Anne Skinner – whose husband, Domenico Rancadore, is a convicted mafia boss accused of fleeing Italy before facing trial – told an extradition hearing that they had lived in the country undetected for 19 years.
The couple, along with their two children, moved to Uxbridge, West London, in 1994 and changed their name to Skinner – the maiden name of Mrs Skinner’s British mother.
Rancadore, 64, known as “The Professor”, was convicted in his absence in Italy in 1998 for taking bribes and issuing illegal building contracts.
Mrs Skinner, also 64, the daughter of a former Italian consul to London, told the hearing at Westminster magistrates’ court that they fled Italy to escape the criminal legacy of her husband’s father, Giuseppe, a Sicilian mafia leader.
“We wanted our children to live a different life to that environment, where all they speak about is mafia,” she said. “There was nothing against his name when we left. We wanted to get away from our surname, we had been through so much, we needed a break.
“I found a job, I was working, it was much easier to have an English name than an Italian name.”
Rancadore was living in London under the name “Marc Skinner”. The couple have two children, Giuseppe, 36, and Daniela, 33, and Mrs Skinner ran an executive travel agency, which she claimed had gone bust when her clients “abandoned” her following her husband’s arrest in August at the family home.
Mrs Skinner said that until this point she had been unaware of the European arrest warrant against him.
When asked if her husband had been hiding, she said: “Yes, but he hasn’t done anything.”
Alun Jones QC, Rancadore’s barrister, said the surname had “cast a shadow” over the family.

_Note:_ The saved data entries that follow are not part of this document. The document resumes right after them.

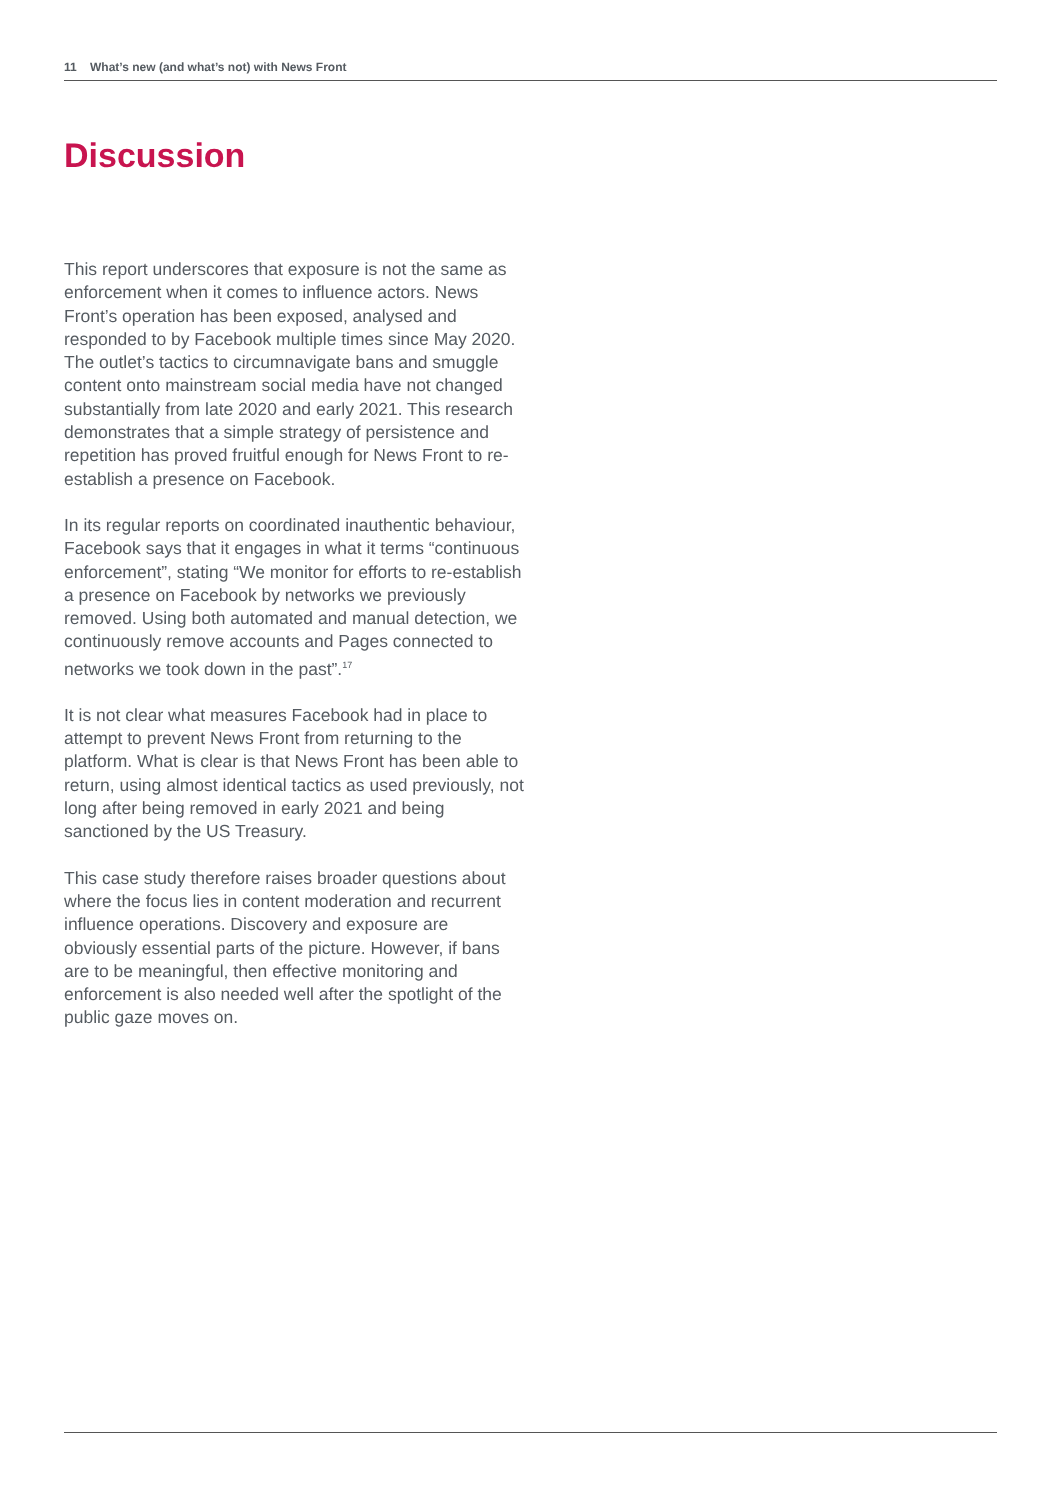11 What’s new (and what’s not) with News Front
Discussion
This report underscores that exposure is not the same as enforcement when it comes to influence actors. News Front’s operation has been exposed, analysed and responded to by Facebook multiple times since May 2020. The outlet’s tactics to circumnavigate bans and smuggle content onto mainstream social media have not changed substantially from late 2020 and early 2021. This research demonstrates that a simple strategy of persistence and repetition has proved fruitful enough for News Front to re-establish a presence on Facebook.
In its regular reports on coordinated inauthentic behaviour, Facebook says that it engages in what it terms “continuous enforcement”, stating “We monitor for efforts to re-establish a presence on Facebook by networks we previously removed. Using both automated and manual detection, we continuously remove accounts and Pages connected to networks we took down in the past”.<sup>17</sup>
It is not clear what measures Facebook had in place to attempt to prevent News Front from returning to the platform. What is clear is that News Front has been able to return, using almost identical tactics as used previously, not long after being removed in early 2021 and being sanctioned by the US Treasury.
This case study therefore raises broader questions about where the focus lies in content moderation and recurrent influence operations. Discovery and exposure are obviously essential parts of the picture. However, if bans are to be meaningful, then effective monitoring and enforcement is also needed well after the spotlight of the public gaze moves on.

Rancadore was granted bail after his wife offered their £370,000 home as a surety. District Judge Howard Riddle imposed conditions including a £50,000 security, a curfew and an electronic tag.
Rancadore had twice been refused bail, but the judge said: “He has no convictions recorded against him in this country or any others and no evidence had been put to me that suggests he has committed offences here or abroad in 18 years.”
Mrs Skinner told the judge: “My husband would never leave me. He would never go anywhere, he wouldn’t allow me to lose my house. I can guarantee on my life that my husband will not go anywhere.” She added that they had lived under house arrest for three years in Italy in the 1980s, after which her husband was acquitted of mafia involvement.
Hannah Hinton, on behalf of the Italian authorities, appealed against the decision and said Rancadore remained “a significant flight risk”.
A review of the extradition proceedings will be held on Dec 16, until which Rancadore will remain in custody. A full extradition hearing is scheduled for Feb 20-21.